The Federal Reserve has turned hawkish, and the probability of a rate hike has surged.
Several Federal Reserve officials have recently emphasized that controlling inflation is the top priority, even hinting that further interest rate hikes may be necessary if price pressures persist. Financial markets have quickly raised their expectations for a Fed rate hike—according to the CME FedWatch tool, the market now sees the probability of a December rate hike as having jumped from just 14% a week ago to nearly 48%.
Geopolitical safe-haven demand supports the US dollar
The US dollar also benefits from its status as a safe-haven asset. The US and Iran have yet to reach an agreement on ending the weeks-long conflict and reopening the crucial Strait of Hormuz.
US President Trump publicly warned Iran that it must make progress or face new consequences. With the Strait of Hormuz effectively closed, global oil prices continue to rise, placing a heavy economic burden on countries heavily reliant on energy imports.
Japan's economy faces dual pressures.
Amid global pressures, Japan is facing its own economic challenges. Stronger-than-expected producer inflation data has fueled market expectations that the Bank of Japan will need to adjust its historically low interest rates. Bank of Japan Policy Board member Kazuyuki Masu called for a swift increase in policy rates, warning that the current war is creating persistent inflationary risks that Japan must address.
Institutional Outlook: Limited Impact on Growth, More Prominent Inflation Effect
ING analyst Min Joo Kang expects the Japanese economy to maintain a similar growth level to the previous quarter, with first-quarter GDP growing by 0.3% quarter-on-quarter. She believes the energy shock triggered by the war will have a limited impact on trade and growth, but a more significant impact on inflation. ING forecasts that Japan's inflation rate will be 1.8% year-on-year in April, with subsidies suppressing overall price pressures.
The US dollar rose against the Japanese yen for the sixth consecutive day, driven primarily by rising expectations of a hawkish stance from the Federal Reserve and safe-haven demand stemming from geopolitical conflicts.
In Japan, despite rising domestic inflationary pressures and calls from central bank officials for an earlier interest rate hike, the impact on economic growth has been relatively limited, and the yen continues to be under pressure amid widening interest rate differentials.
In the short term, the USD/JPY exchange rate will depend on the further evolution of expectations regarding the Federal Reserve's interest rate hikes, and whether the Bank of Japan will truly take steps towards policy normalization amid persistently higher-than-expected inflation. Until then, the yen's weakness is unlikely to be fundamentally reversed.

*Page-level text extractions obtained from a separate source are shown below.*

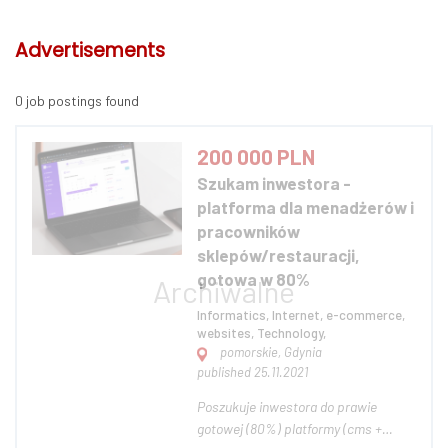
Advertisements
0 job postings found
200 000 PLN
Szukam inwestora -
platforma dla menadżerów i
pracowników
sklepów/restauracji,
gotowa w 80%
Informatics, Internet, e-commerce,
websites, Technology,
pomorskie, Gdynia
published 25.11.2021
Poszukuje inwestora do prawie
gotowej (80%) platformy (cms +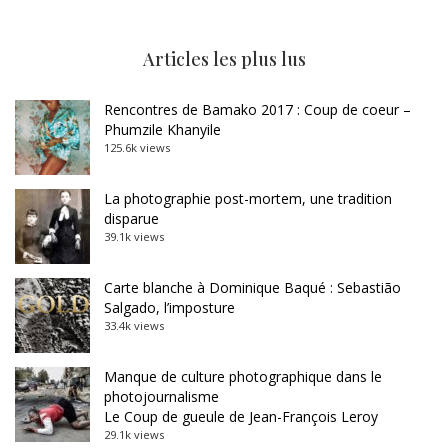
Articles les plus lus
Rencontres de Bamako 2017 : Coup de coeur –
Phumzile Khanyile
125.6k views
La photographie post-mortem, une tradition
disparue
39.1k views
Carte blanche à Dominique Baqué : Sebastião
Salgado, l’imposture
33.4k views
Manque de culture photographique dans le
photojournalisme
Le Coup de gueule de Jean-François Leroy
29.1k views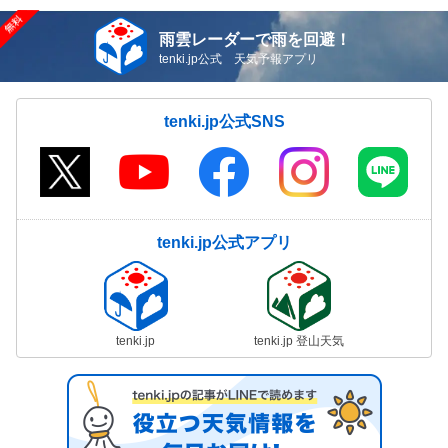
雨雲レーダーで雨を回避！
tenki.jp公式 天気予報アプリ
tenki.jp公式SNS
tenki.jp公式アプリ
tenki.jp
tenki.jp 登山天気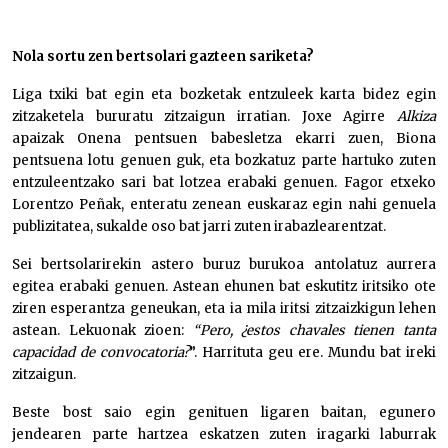
Nola sortu zen bertsolari gazteen sariketa?
Liga txiki bat egin eta bozketak entzuleek karta bidez egin
zitzaketela bururatu zitzaigun irratian. Joxe Agirre
Alkiza
apaizak Onena pentsuen babesletza ekarri zuen, Biona
pentsuena lotu genuen guk, eta bozkatuz parte hartuko zuten
entzuleentzako sari bat lotzea erabaki genuen. Fagor etxeko
Lorentzo Peñak, enteratu zenean euskaraz egin nahi genuela
publizitatea, sukalde oso bat jarri zuten irabazlearentzat.
Sei bertsolarirekin astero buruz burukoa antolatuz aurrera
egitea erabaki genuen. Astean ehunen bat eskutitz iritsiko ote
ziren esperantza geneukan, eta ia mila iritsi zitzaizkigun lehen
astean. Lekuonak zioen:
“Pero, ¿estos chavales tienen tanta
capacidad de convocatoria?
”. Harrituta geu ere. Mundu bat ireki
zitzaigun.
Beste bost saio egin genituen ligaren baitan, egunero
jendearen parte hartzea eskatzen zuten iragarki laburrak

Moving average system: Bullish alignment gradually taking shape
The current USD/JPY daily chart shows a bullish moving average structure: MA20 (158.23) > MA100 (157.43) > MA200 (154.53), with MA50 (158.76) at the top. Notably, the MA20 has crossed above the MA100, and the short-term moving average is crossing above the long-term moving average, a typical signal of a strengthening medium-term trend.

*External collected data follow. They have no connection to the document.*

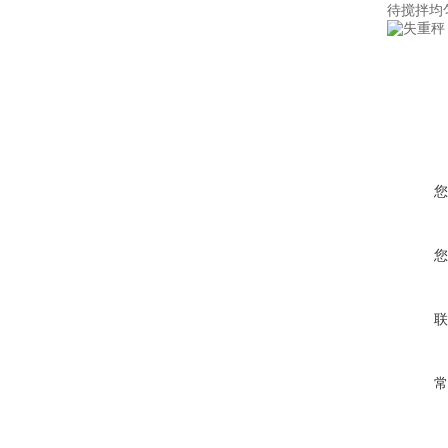
待搅拌均
您
您
联
常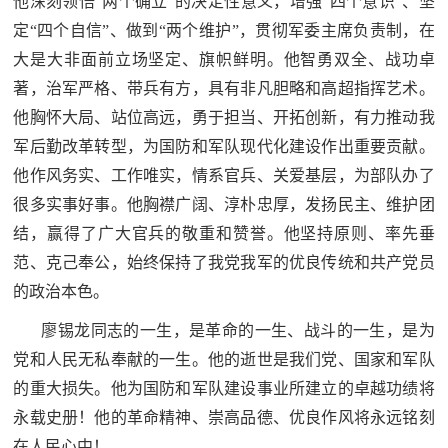
他深刻领悟“两个确立”的决定性意义，增强“四个意识”、坚
定“四个自信”、做到“两个维护”，贯彻军委主席负责制，在
大是大非面前立场坚定、旗帜鲜明。他智勇双全、战功卓
著，治军严格、带兵有方，具有非凡胆略和高超指挥艺术。
他胸怀大局、站位高远，勇于担当、开拓创新，有力推动我
军后勤改革转型，为国防和军队现代化建设作出重要贡献。
他作风务实、工作唯实，情系官兵、关爱基层，为部队办了
很多实事好事。他胸襟广阔、淳朴忠厚，发扬民主、维护团
结，赢得了广大官兵的敬重和赞誉。他坚持原则、率先垂
范、克己奉公，始终保持了我党我军的优良传统和共产党员
的政治本色。
廖锡龙同志的一生，是革命的一生、战斗的一生，是为
党和人民无私奉献的一生。他的逝世是我们党、国家和军队
的重大损失。他为国防和军队建设事业所建立的卓越功绩将
永载史册！他的革命精神、崇高品德、优良作风将永远铭刻
在人民心中！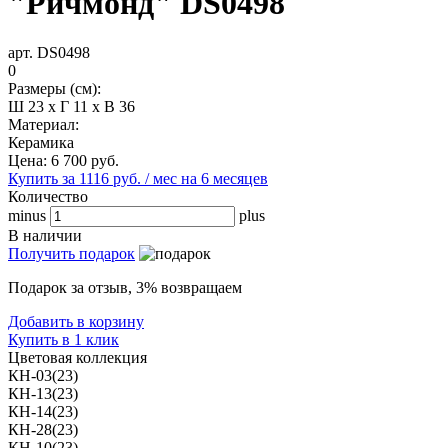
"Ричмонд" DS0498
арт. DS0498
0
Размеры (см):
Ш 23 x Г 11 x В 36
Материал:
Керамика
Цена:
6 700
руб.
Купить за 1116 руб. / мес на 6 месяцев
Количество
minus
plus
В наличии
Получить подарок
Подарок за отзыв, 3% возвращаем
Добавить в корзину
Купить в 1 клик
Цветовая коллекция
КН-03(23)
КН-13(23)
КН-14(23)
КН-28(23)
КН-10(23)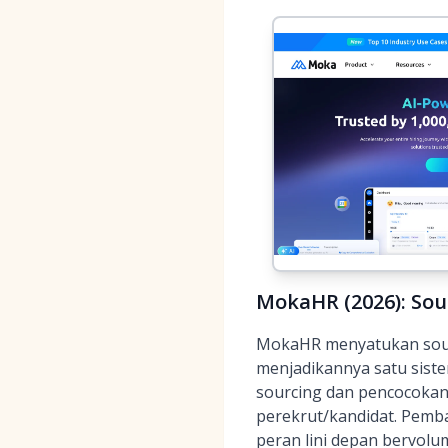
MokaHR (2026): Sou
MokaHR menyatukan sour
menjadikannya satu siste
sourcing dan pencocoka
perekrut/kandidat. Pemb
peran lini depan bervolu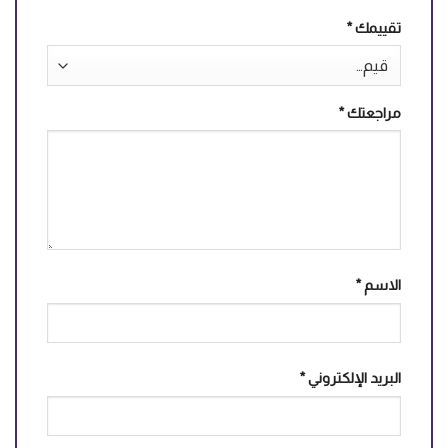
تقييمك
*
مراجعتك
*
الاسم
*
البريد الإلكتروني
*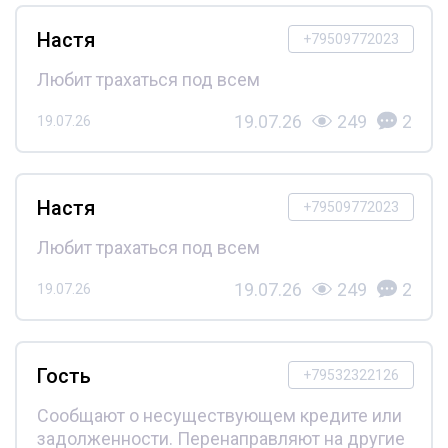
Настя
+79509772023
Любит трахаться под всем
19.07.26
249
2
19.07.26
Настя
+79509772023
Любит трахаться под всем
19.07.26
249
2
19.07.26
Гость
+79532322126
Сообщают о несуществующем кредите или
задолженности. Перенаправляют на другие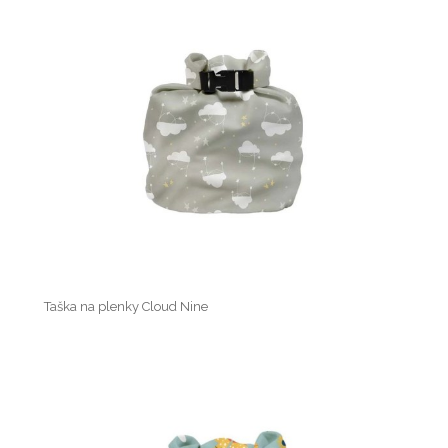
Taška na plenky Cloud Nine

From a price perspective, the latest price of approximately 158.90 has firmly established itself above all major moving averages, indicating that the bulls hold absolute dominance. The 20-day moving average (MA20) at 158.23 serves as short-term dynamic support, and the current price is significantly above this level, providing a technical foundation for continued upward movement. The 200-day moving average (MA200) at 154.53, a long-term bull-bear dividing line, has been far below, confirming the validity of the medium- to long-term upward trend.

(USD/JPY daily chart, source: FX678)
At 11:12 Beijing time on May 18, the USD/JPY exchange rate was 158.92/93.